Show that $\int_{\gamma(0;r)} \frac{1}{z-a} dz = 0$ for $|a|>r>0$
Here is my try using the Fundamental Theorem of Calculus, but I'm not sure if it is the right way to proceed.
Parametrize the circline by $\Gamma_r = re^{it}$ for $t\in \left[0,2\pi \right]$. Now $f(z)=\frac{1}{z-a}$ is holomorphic in the open disc $D(0;r)$, so there exist a function $F$ such that $f=F'$ in the disc (this is the step I think I got wrong). Then
$$\int_{\gamma(0;r)} \frac{1}{z-a} dz =\int_{\gamma(0;r)} F'(z) dz = F(\gamma(2\pi))-F(\gamma(0))=F(r)-F(r)=0$$
Is this proof okay? And if not, can you help me to solve it properly? Thanks in advance!

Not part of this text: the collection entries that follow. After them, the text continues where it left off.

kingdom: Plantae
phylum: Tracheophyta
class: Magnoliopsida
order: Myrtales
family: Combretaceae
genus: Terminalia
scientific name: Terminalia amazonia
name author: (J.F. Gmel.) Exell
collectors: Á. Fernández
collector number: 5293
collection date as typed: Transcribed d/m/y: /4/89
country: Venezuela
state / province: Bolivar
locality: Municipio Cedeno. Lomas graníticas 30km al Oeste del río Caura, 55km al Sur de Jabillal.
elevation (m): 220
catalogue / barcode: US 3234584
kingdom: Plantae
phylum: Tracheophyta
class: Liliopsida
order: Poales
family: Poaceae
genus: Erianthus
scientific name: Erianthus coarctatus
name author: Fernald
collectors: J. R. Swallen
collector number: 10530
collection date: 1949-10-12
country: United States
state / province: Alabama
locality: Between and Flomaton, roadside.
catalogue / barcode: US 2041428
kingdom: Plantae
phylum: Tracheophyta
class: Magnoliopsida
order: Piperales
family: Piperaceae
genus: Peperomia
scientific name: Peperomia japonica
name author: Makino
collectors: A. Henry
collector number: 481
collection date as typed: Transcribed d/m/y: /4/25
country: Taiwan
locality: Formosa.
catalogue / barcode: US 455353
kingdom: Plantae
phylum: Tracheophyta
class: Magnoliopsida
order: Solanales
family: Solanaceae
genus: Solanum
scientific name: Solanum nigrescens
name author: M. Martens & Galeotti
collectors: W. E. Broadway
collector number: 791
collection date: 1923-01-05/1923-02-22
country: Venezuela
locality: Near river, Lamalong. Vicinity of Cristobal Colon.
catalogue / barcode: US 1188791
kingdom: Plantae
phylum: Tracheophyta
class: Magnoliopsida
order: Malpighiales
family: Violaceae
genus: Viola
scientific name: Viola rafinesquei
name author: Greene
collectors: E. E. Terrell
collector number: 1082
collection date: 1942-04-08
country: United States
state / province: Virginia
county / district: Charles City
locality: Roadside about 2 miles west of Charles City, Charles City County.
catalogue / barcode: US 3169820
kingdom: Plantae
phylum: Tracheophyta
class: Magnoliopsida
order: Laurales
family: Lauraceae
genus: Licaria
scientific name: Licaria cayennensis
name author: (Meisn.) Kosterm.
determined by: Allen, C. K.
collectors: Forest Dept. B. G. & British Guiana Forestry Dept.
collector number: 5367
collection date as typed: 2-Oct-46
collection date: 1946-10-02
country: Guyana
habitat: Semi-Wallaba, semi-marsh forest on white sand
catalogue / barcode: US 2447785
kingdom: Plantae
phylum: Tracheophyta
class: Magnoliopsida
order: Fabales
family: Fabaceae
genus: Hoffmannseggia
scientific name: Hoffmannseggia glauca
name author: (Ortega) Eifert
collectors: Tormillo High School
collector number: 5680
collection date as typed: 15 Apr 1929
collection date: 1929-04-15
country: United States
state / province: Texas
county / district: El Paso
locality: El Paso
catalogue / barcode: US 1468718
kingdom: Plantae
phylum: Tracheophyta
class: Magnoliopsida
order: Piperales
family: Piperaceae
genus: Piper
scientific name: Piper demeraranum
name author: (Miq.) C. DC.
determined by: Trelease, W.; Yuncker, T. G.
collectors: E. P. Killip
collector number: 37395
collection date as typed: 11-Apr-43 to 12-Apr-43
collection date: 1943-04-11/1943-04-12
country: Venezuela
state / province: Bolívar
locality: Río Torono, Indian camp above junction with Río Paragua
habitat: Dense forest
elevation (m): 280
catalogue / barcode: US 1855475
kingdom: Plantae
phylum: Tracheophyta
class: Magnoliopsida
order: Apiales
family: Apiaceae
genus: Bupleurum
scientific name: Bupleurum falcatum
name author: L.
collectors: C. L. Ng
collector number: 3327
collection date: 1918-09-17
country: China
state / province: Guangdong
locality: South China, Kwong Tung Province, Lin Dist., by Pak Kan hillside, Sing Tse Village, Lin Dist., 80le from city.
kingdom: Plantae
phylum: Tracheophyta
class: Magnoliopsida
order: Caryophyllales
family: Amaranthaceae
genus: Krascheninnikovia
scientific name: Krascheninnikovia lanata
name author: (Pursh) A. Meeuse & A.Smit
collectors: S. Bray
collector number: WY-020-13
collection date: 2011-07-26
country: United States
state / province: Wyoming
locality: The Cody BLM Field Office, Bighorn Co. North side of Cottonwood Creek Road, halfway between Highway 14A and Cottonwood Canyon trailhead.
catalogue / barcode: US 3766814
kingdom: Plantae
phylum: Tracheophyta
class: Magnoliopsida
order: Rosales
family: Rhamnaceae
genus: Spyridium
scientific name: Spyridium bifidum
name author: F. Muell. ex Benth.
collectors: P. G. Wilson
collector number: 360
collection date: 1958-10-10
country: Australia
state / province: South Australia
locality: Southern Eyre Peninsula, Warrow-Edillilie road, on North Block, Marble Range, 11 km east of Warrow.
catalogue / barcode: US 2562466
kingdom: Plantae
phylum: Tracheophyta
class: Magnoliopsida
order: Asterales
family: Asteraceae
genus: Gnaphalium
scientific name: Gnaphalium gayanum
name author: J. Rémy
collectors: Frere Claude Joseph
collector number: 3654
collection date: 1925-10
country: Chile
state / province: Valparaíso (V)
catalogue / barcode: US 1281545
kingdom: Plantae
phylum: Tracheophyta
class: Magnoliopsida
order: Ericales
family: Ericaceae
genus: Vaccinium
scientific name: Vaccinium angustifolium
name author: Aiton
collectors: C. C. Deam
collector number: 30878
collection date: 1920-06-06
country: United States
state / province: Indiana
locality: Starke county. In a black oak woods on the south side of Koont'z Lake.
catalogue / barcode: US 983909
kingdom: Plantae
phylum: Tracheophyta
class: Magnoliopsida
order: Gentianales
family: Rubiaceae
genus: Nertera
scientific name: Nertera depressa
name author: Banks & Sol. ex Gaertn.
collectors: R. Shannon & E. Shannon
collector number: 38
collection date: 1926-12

Well, I would consider using the fact that there exists such an $F$ to be using Cauchy's theorem, since the usual proof of this for arbitrary holomorphic functions on simply connected domains uses Cauchy's theorem. But in this case you can avoid that by just writing down such an $F$ explicitly: $F(z)=\log(z-a)$, for some branch of $\log$ defined in the ball of radius $r$ around $-a$.